How varsity students are turning agriculture waste into clean products

Vincent Momanyi, Mitesh Varsani, Noreen Mwancha

Vincent Momanyi, Mitesh Varsani, Noreen Mwancha and Charles Oyamo.

Photo credit: Pool

It started just as an idea for four university students in 2022.

The plan was on how they could make good use of agricultural waste by turning pineapple leaves, sugar cane bagasse and corn husks into economically usable products, while helping farmers get rid of the waste from their farms.

Then early 2023, determined to actualise the idea but unable to fund its practice, the team of students from the University of Nairobi (UoN) and Kenyatta University (KU) decided to venture into competition to get capital.

By the end of February, they went to Olare, Homa Bay County, to engage pineapple farmers, kick-starting an enterprenuership.

The team was more determined to move along with and see Kenyans wear clothes, shoes or decorate their vehicles out of fibres made from a process they have innovated.

They incorporated a company called Rethread Africa, and its core activity is turning agricultural waste into fibres that are used in making clothes, foot wear and upholstery for materials including the interior of a vehicle.

“When we started, we were working around sugarcane bagasse and corn husks. I come from Migori county where we grow sugarcane and maize a lot. I needed to do something that could improve the livelihoods of people in my community,” recalls Mr Charles Oyamo, a final year student at UoN.

And so together with Vincent Momanyi and Mitesh Varsani, both UoN students, and Noreen Mwancha, a second-year student from KU, the four embarked on a journey they now say has been offering much learning as well as growth.

Over the past four months, engaging a group of farmers in Homa Bay County, they have processed at least 150 kilogrammes of pineapple leaves to make fabric that can be used in making clothes.

They say they have now proved that, indeed, their concept to make locally made clothes from agricultural waste is possible and rolling out the initiative on an industrial scale by the end of this year.

“We are continuing in Research and Development (RND) in sugarcane bagasse and corn husks but we are going to commercialisation with pineapple leaves. Today we’ve been able to produce about 150 kilogrammes of pineapple leaves that have yielded about two square meters of fabric,” Mr Oyamo says.

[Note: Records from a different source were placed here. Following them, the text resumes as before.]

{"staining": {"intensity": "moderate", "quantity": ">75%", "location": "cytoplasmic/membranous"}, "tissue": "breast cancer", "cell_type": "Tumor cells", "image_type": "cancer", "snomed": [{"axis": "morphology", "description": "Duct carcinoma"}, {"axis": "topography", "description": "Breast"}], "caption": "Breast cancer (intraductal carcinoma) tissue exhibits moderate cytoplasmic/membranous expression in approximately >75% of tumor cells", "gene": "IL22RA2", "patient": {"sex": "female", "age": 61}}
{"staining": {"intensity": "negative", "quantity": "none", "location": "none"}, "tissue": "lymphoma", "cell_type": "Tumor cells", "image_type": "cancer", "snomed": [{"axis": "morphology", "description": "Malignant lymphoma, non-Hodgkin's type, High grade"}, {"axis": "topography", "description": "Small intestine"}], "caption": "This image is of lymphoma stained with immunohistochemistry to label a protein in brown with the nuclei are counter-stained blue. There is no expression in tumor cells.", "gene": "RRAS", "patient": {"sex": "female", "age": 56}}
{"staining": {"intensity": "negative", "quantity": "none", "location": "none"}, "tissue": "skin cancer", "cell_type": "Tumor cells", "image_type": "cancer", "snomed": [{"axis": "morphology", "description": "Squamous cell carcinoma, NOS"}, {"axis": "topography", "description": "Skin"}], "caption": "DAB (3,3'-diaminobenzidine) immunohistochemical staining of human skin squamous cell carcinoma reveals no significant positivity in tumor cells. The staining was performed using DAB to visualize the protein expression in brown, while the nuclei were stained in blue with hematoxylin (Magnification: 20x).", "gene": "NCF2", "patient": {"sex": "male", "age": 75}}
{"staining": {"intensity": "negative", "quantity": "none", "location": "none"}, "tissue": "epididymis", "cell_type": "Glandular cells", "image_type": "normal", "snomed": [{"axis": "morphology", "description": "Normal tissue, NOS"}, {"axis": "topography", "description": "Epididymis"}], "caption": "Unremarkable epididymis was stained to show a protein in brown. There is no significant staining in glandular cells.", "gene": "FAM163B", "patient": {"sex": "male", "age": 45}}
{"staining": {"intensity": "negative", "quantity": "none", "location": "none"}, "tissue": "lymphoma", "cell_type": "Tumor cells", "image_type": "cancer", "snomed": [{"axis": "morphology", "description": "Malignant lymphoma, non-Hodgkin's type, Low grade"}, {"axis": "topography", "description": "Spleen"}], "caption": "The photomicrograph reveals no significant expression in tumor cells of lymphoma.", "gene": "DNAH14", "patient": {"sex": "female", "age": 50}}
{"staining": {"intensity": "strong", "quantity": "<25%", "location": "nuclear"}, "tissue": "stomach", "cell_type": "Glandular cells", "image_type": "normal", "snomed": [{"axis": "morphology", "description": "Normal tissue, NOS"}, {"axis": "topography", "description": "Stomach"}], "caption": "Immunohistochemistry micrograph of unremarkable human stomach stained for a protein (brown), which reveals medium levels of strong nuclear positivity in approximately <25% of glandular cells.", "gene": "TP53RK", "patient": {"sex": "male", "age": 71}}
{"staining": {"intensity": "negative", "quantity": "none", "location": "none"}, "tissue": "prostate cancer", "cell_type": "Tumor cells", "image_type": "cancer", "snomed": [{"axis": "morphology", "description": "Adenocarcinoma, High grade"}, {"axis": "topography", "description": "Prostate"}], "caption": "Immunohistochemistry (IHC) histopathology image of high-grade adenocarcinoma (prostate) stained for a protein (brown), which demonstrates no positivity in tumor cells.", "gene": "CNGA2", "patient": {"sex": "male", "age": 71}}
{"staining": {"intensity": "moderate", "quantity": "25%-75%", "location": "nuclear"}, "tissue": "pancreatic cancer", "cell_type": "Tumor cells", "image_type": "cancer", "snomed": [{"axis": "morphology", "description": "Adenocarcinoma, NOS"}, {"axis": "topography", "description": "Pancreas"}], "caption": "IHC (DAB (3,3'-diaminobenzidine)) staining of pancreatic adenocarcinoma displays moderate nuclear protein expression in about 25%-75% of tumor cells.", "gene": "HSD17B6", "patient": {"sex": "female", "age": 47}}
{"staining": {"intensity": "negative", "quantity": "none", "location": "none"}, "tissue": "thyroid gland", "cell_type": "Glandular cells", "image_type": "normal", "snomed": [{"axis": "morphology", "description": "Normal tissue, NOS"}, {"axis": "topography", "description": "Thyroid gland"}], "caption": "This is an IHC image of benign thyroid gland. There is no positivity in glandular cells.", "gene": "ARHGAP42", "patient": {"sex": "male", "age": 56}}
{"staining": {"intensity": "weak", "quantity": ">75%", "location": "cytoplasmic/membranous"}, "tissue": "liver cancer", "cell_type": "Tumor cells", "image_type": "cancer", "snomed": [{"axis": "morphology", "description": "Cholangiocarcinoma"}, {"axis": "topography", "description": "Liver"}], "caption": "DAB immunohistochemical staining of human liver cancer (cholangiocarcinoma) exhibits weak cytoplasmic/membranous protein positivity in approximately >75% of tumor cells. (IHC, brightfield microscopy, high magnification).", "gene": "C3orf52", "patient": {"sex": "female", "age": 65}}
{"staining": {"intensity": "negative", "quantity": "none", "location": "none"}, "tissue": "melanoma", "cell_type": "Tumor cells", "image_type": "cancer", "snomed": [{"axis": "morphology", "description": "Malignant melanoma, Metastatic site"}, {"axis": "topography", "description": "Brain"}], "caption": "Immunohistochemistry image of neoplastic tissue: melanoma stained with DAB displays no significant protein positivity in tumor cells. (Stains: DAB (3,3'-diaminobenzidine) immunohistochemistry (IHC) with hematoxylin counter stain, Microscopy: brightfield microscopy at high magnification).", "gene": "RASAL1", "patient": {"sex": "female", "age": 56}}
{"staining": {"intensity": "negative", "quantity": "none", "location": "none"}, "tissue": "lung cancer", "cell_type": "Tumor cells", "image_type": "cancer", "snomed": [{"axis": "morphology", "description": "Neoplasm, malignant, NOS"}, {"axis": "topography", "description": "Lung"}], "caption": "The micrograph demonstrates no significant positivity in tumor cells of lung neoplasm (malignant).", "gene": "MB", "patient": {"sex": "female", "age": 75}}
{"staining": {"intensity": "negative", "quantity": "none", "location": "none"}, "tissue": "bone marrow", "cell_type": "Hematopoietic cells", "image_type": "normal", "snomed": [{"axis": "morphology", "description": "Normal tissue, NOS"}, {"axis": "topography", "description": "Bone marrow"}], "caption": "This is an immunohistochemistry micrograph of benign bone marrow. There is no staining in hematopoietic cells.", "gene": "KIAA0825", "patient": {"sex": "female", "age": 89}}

The fabric-making process begins at the farm where, through a model farmer, farming communities- organized as groups of farmers within a 30-kilometre radius- take the agricultural waste to the homestead of the model farmer, where the company places its equipment and runs the processing of the waste to fabric.

Pineapple leaves can be harvested between 12 and 18 months, which helps the fruit get even healthier when leaves are reduced and more nutrients are directed to the fruit.

The leaves are then sorted before being taken through an extractor, where they are fed into the machine and on the other end comes out fibres and other plant materials that can be used as compost at the farm.

Mitesh Varsani, Vincent Momanyi

Mitesh Varsani, Vincent Momanyi and Charles Oyamo at the extraction stage of pineapple leaves.

Photo credit: Pool

The fibres are then washed and dried before being spinned into a yarn, after which they are ready to be sold to a weaving facility.

“We are now done with the pilot stage. We’ve proved scientifically that this works, we now plan to transform the pilot programme at an industrial scale by taking in more waste, of different types, through the same process. In terms of an end product, over the next six months, we are looking at having dresses, shoes, shirts and jackets made from our material so that people are able to see, feel and touch it,” Ms Mwancha says.

They are in the process of acquiring equipment that will facilitate the processing of corn husks, sugar cane bagasse and other natural fibres into economically usable alternatives, and at large scale.


Fibre drying on a hanging line after cleaning. 

Photo credit: Pool

Recently, they won a prestigious Global Change Award- for their initiative due to its potential to rid farmers of the agricultural waste while making innovative products that can transform the fashion industry to become planet positive. It was awarded Sh29 million. The team says the money will enable them expand to operate large scale and on a more sustainable basis.

While they do not envision venturing full scale from collecting waste to making final products, they believe that the role they play is key as it will provide raw materials for Kenya’s apparel industry and boost the local garments industry.

“Our skills and expertise lies in research and development, figuring out different types of wastes and processes they need to go through to get to the fabric stage. Then others can take over and make shoes, clothes, bags and other items,” Mr Oyamo says.

In recognition of the role they play at the value chain, the company has been reaching out to potential partners who can buy their fabric. It believes the partnership will be key to their success in the market. Partnerships are its route to the market, it says.

“We are in conversations with a lot of interested players including Hugo Boss after they reached out to us and a brand called Savannah Sands looking at how our materials can be used for bags, accessories and upholstery,” Ms Mwancha says.